Chlorophyll as a light catcher

The chlorophyll is vital for plants. With this dye, the plant can capture the energy of sunlight and convert it, together with water and carbon dioxide, into glucose. Since this process also creates the oxygen that we need to breathe, plants are vital for us. By the way, this process is called photosynthesis.

The glucose produced by photosynthesis is rich in energy and is transported as fuel to all parts of a plant. There the grape sugar is used to build wood, bark and leaves.

Chlorophyll is green

To understand why the chlorophyll and thus the leaves are green and not blue, for example, one must first know one thing: Sunlight is composed of several colors. You can see that impressively in a rainbow. There the water droplets split the light into its colors.

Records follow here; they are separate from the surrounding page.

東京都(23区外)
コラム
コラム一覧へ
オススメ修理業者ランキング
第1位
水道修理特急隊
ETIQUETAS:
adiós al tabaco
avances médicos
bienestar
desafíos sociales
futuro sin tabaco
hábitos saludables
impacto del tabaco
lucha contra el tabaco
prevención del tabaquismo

The green chlorophyll in the green leaf absorbs the red, purple, blue and yellow rays of the sun and uses the energy from this light to photosynthesize. Only the leaf does not need the green color. This color is simply thrown back from the leaf and is the only color that arrives in our eye. That’s why leaves look green!

Rest in winter

Many plants take a break from growing during the cold, dry winter months. In most native deciduous trees, the chlorophyll regresses and is slowly broken down. The leaves on the trees first change color and then fall off.

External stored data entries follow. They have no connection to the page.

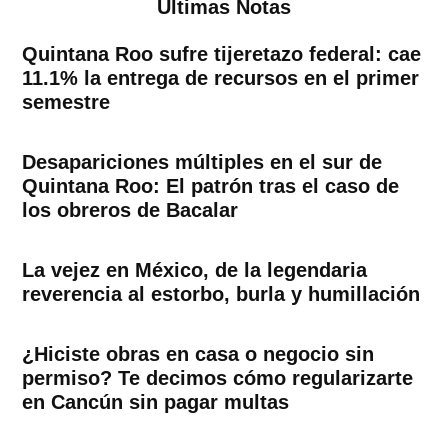
Ultimas Notas
Quintana Roo sufre tijeretazo federal: cae
11.1% la entrega de recursos en el primer
semestre
Desapariciones múltiples en el sur de
Quintana Roo: El patrón tras el caso de
los obreros de Bacalar
La vejez en México, de la legendaria
reverencia al estorbo, burla y humillación
¿Hiciste obras en casa o negocio sin
permiso? Te decimos cómo regularizarte
en Cancún sin pagar multas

Why some leaves are colorful anyway

But how is it that some plants do not have green leaves at all, but red ones, such as the copper beeches or some ornamental plants? “These plants are actually green too,” explains Kleine, “the green is only covered by other dyes, the so-called anthocyanins”. Some plants form these red pigments as protection against too strong UV light, similar to how a person gets brown skin. The green chlorophylls are also hidden under this red dress and collect the energy of the sunlight.